### About this exercise:
Starting at the line that contains "call and ask to be matched to this offer)" and ending after the line that contains "card cost is down to $250)", rewrite those lines from the records with "MasterCard" changed to "Mastercard" and nothing else altered.

BEGIN

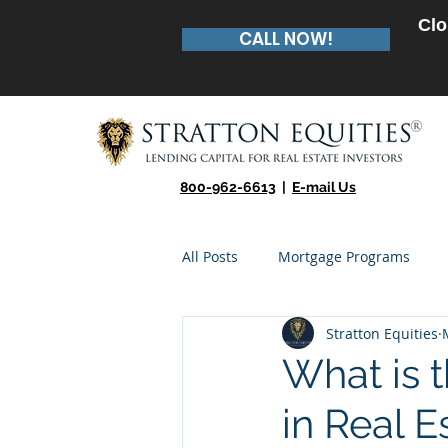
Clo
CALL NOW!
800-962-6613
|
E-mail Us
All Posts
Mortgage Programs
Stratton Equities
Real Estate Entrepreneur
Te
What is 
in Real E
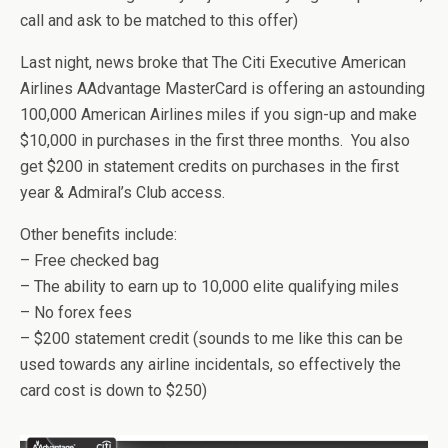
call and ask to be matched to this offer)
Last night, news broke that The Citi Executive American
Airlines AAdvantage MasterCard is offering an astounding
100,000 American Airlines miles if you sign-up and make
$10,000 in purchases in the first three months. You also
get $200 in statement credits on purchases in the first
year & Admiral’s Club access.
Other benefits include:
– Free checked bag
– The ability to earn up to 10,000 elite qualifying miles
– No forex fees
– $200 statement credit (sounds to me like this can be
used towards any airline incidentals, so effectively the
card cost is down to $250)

END
BEGIN

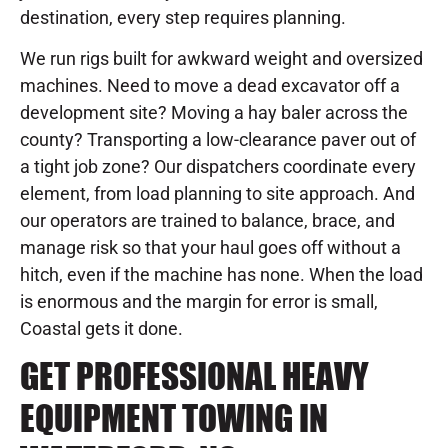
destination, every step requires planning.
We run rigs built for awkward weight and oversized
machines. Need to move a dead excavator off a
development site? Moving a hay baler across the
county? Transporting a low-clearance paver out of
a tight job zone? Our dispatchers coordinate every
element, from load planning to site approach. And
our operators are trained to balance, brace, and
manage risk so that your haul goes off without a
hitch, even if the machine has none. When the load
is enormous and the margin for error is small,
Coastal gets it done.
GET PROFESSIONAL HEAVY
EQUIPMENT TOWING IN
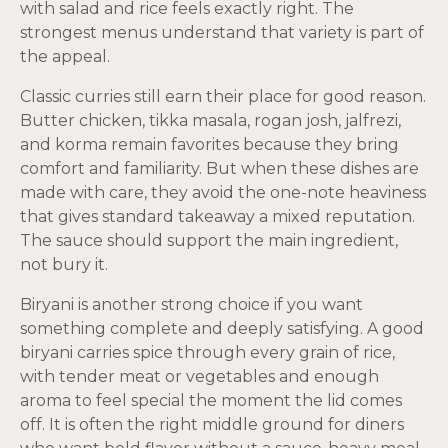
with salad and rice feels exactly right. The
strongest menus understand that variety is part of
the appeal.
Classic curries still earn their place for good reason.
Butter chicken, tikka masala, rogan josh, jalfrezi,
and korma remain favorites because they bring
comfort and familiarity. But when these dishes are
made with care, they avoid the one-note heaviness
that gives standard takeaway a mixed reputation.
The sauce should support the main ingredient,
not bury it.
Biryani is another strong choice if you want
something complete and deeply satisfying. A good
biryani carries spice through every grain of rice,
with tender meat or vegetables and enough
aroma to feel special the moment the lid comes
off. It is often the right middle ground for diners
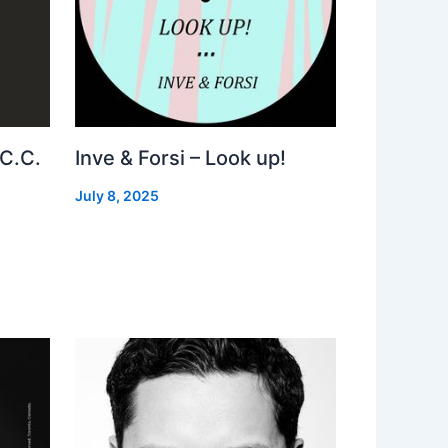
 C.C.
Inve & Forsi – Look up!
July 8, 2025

END

### Task answer:
call and ask to be matched to this offer)
Last night, news broke that The Citi Executive American
Airlines AAdvantage Mastercard is offering an astounding
100,000 American Airlines miles if you sign-up and make
$10,000 in purchases in the first three months. You also
get $200 in statement credits on purchases in the first
year & Admiral’s Club access.
Other benefits include:
– Free checked bag
– The ability to earn up to 10,000 elite qualifying miles
– No forex fees
– $200 statement credit (sounds to me like this can be
used towards any airline incidentals, so effectively the
card cost is down to $250)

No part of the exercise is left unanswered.